Problems to solve:
a) In the Google Maps traffic article below, turn the paragraph starting "We will scrap google maps" into a short bulleted list that keeps its main facts.
b) List every tool that the Google Maps traffic article below says cannot be used to scrape Google Maps.

Excerpted text:
*****
Getting traffic data from google maps

Goal of the project

We will scrap google maps in order to find the travel time from a grid of points to a couple of destinations. This way, we will find the most optimal points to minimize both journeys. This code can be used to pinpoint the best locations to pick a home when two people are working at different locations. By scrapping google maps, we can take into account how the traffic impacts the travel time.

You can download the project by going to the GitHub repository

Scrapping google maps

Since google maps is a dynamic website, we cannot use simple tools such as wget or curl. Even webparsers such as scrappy don't render the DOM hence cannot work in this situation. The easiest way to scrap data from such websites is to take control of a browser by using an automation tool. In this case we will use selenium to take control of Google Chrome with the chromedriver.

You have to install selenium with

conda install -c conda-forge selenium

or

pip install selenium

you also need to have the chromedriver.exe downloaded. BeautifulSoup is a package we will use to parse the html of the webpage opened in chrome.
*****
Data:
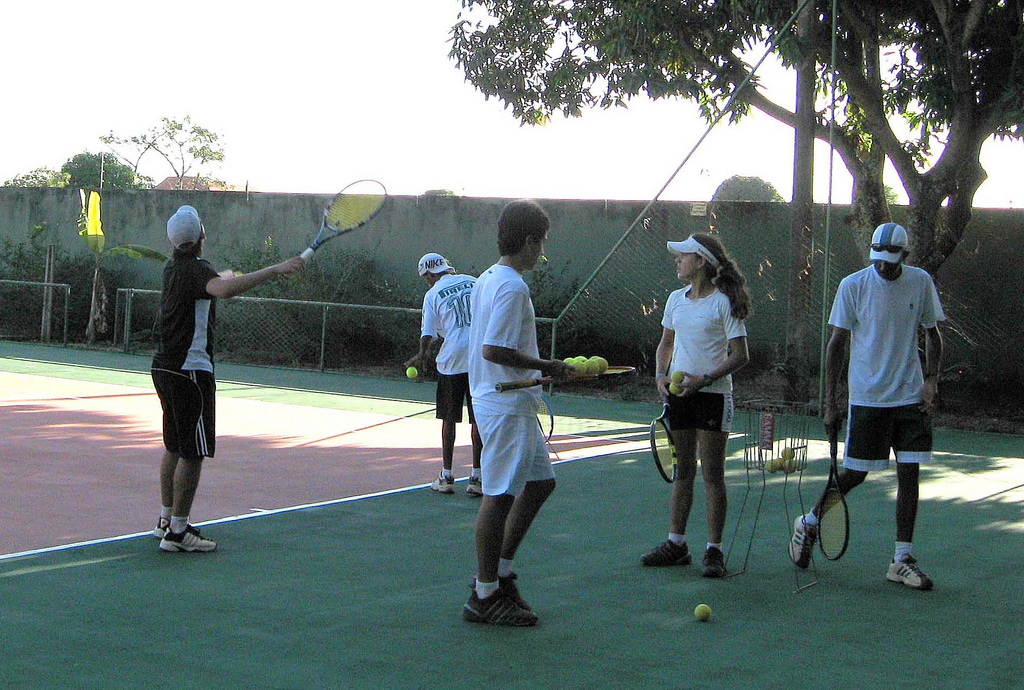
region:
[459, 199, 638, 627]
a male tennis player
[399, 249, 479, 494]
a male tennis player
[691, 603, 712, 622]
a yellow tennis ball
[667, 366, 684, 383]
a yellow tennis ball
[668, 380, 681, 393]
a yellow tennis ball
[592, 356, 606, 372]
a yellow tennis ball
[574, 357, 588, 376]
a yellow tennis ball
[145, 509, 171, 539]
shoe on persons foot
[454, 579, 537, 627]
shoe on persons foot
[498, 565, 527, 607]
shoe on persons foot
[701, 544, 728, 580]
shoe on persons foot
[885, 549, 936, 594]
shoe on persons foot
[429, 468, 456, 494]
shoe on persons foot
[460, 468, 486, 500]
shoe on persons foot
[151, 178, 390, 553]
boy holding a tennis racket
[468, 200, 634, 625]
boy holding a tennis racket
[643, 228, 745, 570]
girl holding a tennis racket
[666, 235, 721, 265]
sun visor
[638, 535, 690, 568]
right tennis shoe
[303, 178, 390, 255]
grey tennis racket with white handle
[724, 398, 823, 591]
wire bin filled with tennis balls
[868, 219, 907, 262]
blue and white ball cap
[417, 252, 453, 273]
black and white ball cap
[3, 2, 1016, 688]
several people standing near an outdoor tennis court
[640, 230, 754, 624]
tennis ball sitting in front of a woman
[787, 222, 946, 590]
man's sunglasses are resting on the brim of his hat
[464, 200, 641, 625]
man holding several tennis balls on a racket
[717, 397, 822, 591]
tennis balls sitting in a basket with long metal legs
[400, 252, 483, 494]
tennis ball beneath man's hand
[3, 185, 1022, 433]
greenery between cement wall and chain link fence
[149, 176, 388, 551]
man holding tennis racket away from his body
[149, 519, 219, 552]
shoe on persons foot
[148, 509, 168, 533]
shoe on persons foot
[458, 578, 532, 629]
shoe on persons foot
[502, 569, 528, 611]
shoe on persons foot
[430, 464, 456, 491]
shoe on persons foot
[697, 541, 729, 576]
shoe on persons foot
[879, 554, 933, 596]
shoe on persons foot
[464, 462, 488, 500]
shoe on persons foot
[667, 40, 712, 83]
green leaves on the tree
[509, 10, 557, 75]
green leaves on the tree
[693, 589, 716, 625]
tennis ball on greentop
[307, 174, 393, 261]
racket getting ready to hit ball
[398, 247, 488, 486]
boy practicing his serve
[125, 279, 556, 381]
low chain link fence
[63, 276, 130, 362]
small opening in fence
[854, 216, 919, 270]
white cap with sunglasses balanced on brim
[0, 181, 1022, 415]
cement block wall around court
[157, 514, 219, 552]
foot on the tennis player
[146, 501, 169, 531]
foot on the tennis player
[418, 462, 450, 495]
foot on the tennis player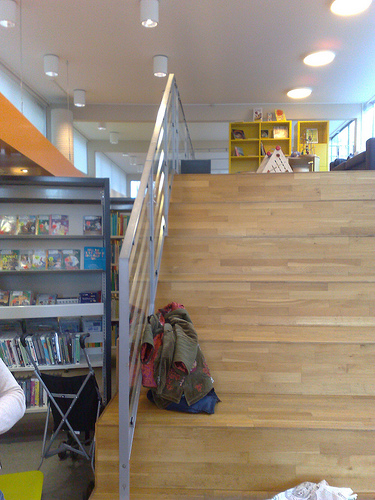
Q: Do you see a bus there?
A: No, there are no buses.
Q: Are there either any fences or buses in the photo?
A: No, there are no buses or fences.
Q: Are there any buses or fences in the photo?
A: No, there are no buses or fences.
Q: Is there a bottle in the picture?
A: No, there are no bottles.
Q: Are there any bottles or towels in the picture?
A: No, there are no bottles or towels.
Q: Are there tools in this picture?
A: No, there are no tools.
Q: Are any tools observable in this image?
A: No, there are no tools.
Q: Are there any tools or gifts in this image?
A: No, there are no tools or gifts.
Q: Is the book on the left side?
A: Yes, the book is on the left of the image.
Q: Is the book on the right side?
A: No, the book is on the left of the image.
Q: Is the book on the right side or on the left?
A: The book is on the left of the image.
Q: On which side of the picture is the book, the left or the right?
A: The book is on the left of the image.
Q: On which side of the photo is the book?
A: The book is on the left of the image.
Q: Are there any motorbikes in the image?
A: No, there are no motorbikes.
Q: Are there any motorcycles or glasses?
A: No, there are no motorcycles or glasses.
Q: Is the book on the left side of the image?
A: Yes, the book is on the left of the image.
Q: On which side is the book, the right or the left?
A: The book is on the left of the image.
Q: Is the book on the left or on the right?
A: The book is on the left of the image.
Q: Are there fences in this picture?
A: No, there are no fences.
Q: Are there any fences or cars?
A: No, there are no fences or cars.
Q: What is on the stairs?
A: The jacket is on the stairs.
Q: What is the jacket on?
A: The jacket is on the stairs.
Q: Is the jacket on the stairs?
A: Yes, the jacket is on the stairs.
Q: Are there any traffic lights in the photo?
A: No, there are no traffic lights.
*****
Full solutions:
a)
- Scrape Google Maps to get travel times from a grid of points to two destinations.
- Use those times to find the points that keep both trips as short as possible.
- This can help two people who work in different places choose where to live.
- Scraping Google Maps lets the results account for how traffic affects travel time.

b)
- wget
- curl
- scrappy